What is being asked:
Print every line of the data below exactly as it appears, leaving out the pictures.

Information provided:
[Start of section]
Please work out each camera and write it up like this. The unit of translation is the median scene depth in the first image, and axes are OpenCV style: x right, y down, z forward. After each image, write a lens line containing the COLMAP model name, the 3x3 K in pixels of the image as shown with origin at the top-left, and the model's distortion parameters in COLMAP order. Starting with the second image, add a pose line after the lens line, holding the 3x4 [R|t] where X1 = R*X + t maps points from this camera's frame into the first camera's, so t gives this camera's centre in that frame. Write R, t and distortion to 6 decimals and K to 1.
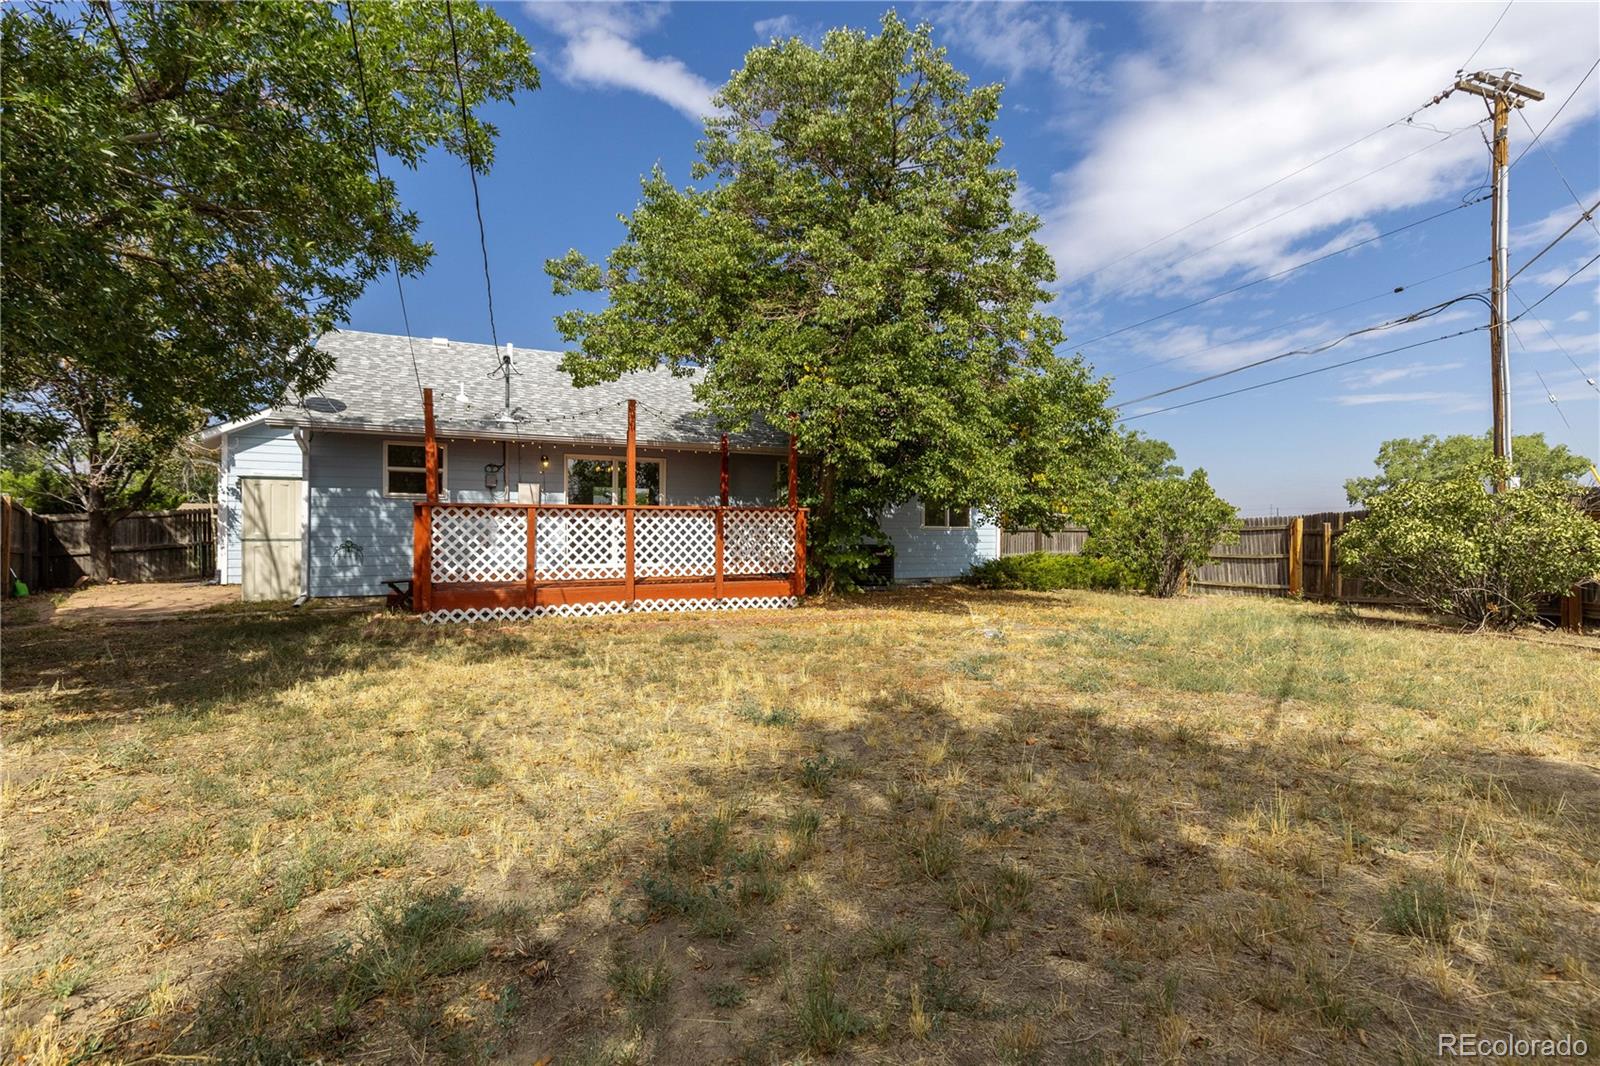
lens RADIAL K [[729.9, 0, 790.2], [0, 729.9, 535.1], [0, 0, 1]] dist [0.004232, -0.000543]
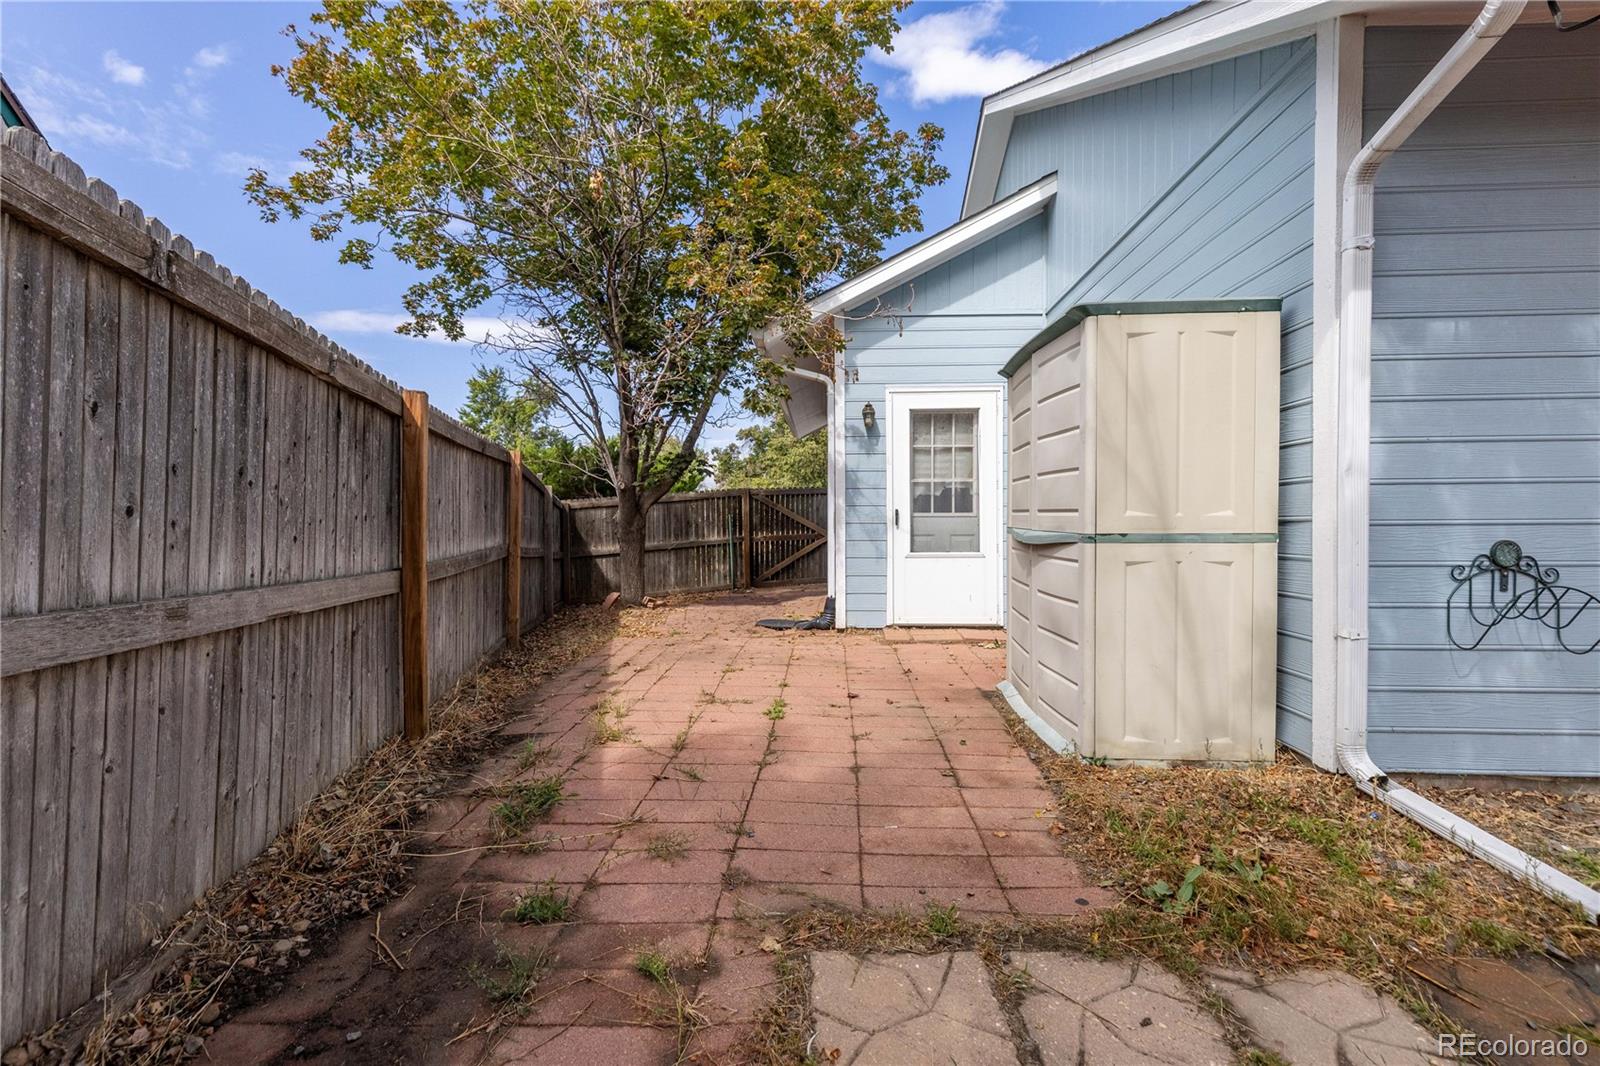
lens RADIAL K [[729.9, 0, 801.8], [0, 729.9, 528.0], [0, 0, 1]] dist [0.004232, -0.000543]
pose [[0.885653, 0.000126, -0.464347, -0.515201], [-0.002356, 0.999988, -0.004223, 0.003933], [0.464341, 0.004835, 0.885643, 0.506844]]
[End of section]
The answer:
Please work out each camera and write it up like this. The unit of translation is the median scene depth in the first image, and axes are OpenCV style: x right, y down, z forward. After each image, write a lens line containing the COLMAP model name, the 3x3 K in pixels of the image as shown with origin at the top-left, and the model's distortion parameters in COLMAP order. Starting with the second image, add a pose line after the lens line, holding the 3x4 [R|t] where X1 = R*X + t maps points from this camera's frame into the first camera's, so t gives this camera's centre in that frame. Write R, t and distortion to 6 decimals and K to 1.
lens RADIAL K [[729.9, 0, 790.2], [0, 729.9, 535.1], [0, 0, 1]] dist [0.004232, -0.000543]
lens RADIAL K [[729.9, 0, 801.8], [0, 729.9, 528.0], [0, 0, 1]] dist [0.004232, -0.000543]
pose [[0.885653, 0.000126, -0.464347, -0.515201], [-0.002356, 0.999988, -0.004223, 0.003933], [0.464341, 0.004835, 0.885643, 0.506844]]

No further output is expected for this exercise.